Records for the task ▸
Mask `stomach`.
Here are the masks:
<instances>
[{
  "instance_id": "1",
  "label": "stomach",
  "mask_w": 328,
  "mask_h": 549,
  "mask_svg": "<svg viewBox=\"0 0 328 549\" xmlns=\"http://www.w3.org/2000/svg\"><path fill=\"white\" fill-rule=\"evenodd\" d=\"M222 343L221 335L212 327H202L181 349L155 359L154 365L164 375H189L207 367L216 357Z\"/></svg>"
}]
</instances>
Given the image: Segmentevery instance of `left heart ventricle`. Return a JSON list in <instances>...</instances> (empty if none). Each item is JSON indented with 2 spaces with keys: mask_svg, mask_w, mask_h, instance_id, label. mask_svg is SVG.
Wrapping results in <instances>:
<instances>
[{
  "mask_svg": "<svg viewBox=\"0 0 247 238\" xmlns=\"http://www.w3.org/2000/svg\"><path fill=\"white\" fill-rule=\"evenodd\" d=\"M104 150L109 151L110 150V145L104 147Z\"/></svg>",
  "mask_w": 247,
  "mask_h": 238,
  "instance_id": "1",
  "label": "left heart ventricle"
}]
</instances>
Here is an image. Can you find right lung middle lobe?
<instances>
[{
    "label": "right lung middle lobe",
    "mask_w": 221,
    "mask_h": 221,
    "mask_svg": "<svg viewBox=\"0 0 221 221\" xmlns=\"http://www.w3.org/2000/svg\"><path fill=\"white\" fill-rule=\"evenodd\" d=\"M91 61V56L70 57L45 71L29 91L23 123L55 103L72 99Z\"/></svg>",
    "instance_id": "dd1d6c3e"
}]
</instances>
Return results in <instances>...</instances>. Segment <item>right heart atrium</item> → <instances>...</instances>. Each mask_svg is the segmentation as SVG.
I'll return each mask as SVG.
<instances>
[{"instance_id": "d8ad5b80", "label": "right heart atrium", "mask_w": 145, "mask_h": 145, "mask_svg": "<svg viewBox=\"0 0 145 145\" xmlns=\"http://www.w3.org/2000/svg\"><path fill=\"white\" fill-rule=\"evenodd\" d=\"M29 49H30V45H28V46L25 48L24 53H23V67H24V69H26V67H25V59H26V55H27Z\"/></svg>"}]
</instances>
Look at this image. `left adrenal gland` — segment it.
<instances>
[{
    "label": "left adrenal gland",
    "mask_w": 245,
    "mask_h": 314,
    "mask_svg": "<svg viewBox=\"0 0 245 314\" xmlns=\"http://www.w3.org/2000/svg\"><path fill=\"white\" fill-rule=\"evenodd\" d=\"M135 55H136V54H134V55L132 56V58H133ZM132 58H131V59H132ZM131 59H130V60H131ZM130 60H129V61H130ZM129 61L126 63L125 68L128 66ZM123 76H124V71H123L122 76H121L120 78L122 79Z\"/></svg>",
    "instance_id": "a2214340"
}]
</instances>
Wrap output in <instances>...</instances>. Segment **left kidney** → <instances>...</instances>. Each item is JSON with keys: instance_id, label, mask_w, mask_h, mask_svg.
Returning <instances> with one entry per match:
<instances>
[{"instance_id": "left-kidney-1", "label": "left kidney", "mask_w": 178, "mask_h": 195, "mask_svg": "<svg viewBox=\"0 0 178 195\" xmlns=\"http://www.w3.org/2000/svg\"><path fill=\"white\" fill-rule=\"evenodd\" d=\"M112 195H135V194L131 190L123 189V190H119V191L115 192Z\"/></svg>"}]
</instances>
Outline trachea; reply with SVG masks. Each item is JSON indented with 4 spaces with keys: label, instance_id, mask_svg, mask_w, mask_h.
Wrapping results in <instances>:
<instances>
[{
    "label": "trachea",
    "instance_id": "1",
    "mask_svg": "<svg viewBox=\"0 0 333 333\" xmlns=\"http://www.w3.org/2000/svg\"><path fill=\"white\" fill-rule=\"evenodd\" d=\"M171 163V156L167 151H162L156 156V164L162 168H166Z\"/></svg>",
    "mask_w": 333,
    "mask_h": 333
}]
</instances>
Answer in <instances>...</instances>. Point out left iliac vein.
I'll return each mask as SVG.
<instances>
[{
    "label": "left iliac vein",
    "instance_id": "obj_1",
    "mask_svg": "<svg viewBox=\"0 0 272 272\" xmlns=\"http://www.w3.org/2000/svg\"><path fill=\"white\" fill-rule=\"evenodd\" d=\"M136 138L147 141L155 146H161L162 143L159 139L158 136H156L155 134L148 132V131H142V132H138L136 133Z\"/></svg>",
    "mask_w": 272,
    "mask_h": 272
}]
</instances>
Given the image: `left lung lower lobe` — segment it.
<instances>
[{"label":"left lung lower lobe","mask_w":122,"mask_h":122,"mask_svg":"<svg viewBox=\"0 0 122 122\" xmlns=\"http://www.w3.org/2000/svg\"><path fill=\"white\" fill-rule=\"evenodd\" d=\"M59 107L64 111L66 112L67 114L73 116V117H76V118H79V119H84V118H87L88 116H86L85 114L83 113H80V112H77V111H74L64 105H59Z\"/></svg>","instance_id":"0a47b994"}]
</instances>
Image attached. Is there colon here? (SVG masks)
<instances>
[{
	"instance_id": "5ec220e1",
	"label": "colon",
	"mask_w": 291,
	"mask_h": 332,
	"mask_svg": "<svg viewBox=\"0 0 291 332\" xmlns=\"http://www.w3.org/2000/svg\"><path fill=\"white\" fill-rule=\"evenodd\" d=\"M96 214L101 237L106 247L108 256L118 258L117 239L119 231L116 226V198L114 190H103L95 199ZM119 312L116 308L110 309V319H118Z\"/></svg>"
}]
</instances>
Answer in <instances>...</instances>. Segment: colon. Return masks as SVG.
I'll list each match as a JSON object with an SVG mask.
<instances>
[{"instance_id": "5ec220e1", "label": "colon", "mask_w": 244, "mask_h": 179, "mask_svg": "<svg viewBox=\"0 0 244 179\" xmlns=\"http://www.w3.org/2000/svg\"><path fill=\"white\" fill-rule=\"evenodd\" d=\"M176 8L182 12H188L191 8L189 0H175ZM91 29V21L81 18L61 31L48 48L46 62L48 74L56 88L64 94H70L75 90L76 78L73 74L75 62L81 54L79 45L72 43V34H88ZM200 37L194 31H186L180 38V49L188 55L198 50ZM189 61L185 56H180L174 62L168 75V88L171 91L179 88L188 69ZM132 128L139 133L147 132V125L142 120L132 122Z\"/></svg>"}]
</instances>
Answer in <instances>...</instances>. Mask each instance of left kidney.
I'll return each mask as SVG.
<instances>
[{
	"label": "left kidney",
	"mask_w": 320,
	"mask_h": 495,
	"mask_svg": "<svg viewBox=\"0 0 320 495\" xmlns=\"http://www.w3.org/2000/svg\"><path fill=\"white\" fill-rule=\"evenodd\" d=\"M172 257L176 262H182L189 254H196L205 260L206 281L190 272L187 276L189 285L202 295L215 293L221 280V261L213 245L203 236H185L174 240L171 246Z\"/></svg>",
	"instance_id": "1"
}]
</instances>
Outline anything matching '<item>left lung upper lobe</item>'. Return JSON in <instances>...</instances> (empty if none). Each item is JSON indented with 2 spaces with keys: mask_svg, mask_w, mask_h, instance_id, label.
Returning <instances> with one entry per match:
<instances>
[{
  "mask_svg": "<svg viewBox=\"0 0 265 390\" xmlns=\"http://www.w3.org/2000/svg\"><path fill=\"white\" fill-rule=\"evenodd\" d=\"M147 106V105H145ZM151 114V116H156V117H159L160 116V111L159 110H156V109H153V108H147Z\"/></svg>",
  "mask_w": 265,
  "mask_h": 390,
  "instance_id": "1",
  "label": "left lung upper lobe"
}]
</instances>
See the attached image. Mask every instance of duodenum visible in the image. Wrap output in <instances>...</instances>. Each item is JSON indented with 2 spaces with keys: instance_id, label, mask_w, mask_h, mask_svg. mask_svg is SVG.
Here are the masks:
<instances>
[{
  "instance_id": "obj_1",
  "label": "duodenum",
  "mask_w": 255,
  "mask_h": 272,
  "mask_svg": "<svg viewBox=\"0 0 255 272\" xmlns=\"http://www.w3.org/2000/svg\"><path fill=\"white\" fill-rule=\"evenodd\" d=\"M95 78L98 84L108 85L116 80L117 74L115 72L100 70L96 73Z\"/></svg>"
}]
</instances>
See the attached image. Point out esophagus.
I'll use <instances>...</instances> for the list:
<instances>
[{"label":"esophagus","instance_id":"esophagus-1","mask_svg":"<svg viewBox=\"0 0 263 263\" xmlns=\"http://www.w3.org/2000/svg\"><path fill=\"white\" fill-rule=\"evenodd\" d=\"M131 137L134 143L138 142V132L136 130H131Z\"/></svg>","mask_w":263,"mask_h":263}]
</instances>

Task prompt ▸ Locate every line above that contains the string "item", treating uppercase and lowercase as distinct, and copy each such line in full.

Result for this task ▸
Given the image: Segmentevery instance of `left heart ventricle`. Return a JSON list in <instances>...</instances> (empty if none). Each item is JSON indented with 2 spaces with keys: mask_svg, mask_w, mask_h, instance_id, label. mask_svg is SVG.
Return results in <instances>...</instances>. Segment <item>right heart atrium</item> → <instances>...</instances>. Each mask_svg is the segmentation as SVG.
Wrap output in <instances>...</instances>. Segment **left kidney** → <instances>...</instances>. Each item is JSON with keys: instance_id, label, mask_w, mask_h, mask_svg.
Outline trachea; reply with SVG masks. Each item is JSON indented with 4 spaces with keys: label, instance_id, mask_svg, mask_w, mask_h.
Outline anything matching '<item>left lung upper lobe</item>'. Return JSON in <instances>...</instances> (empty if none). Each item is JSON indented with 2 spaces with keys: mask_svg, mask_w, mask_h, instance_id, label.
See the attached image. Mask every instance of duodenum visible in the image. Wrap output in <instances>...</instances>. Each item is JSON indented with 2 spaces with keys: instance_id, label, mask_w, mask_h, mask_svg. mask_svg is SVG.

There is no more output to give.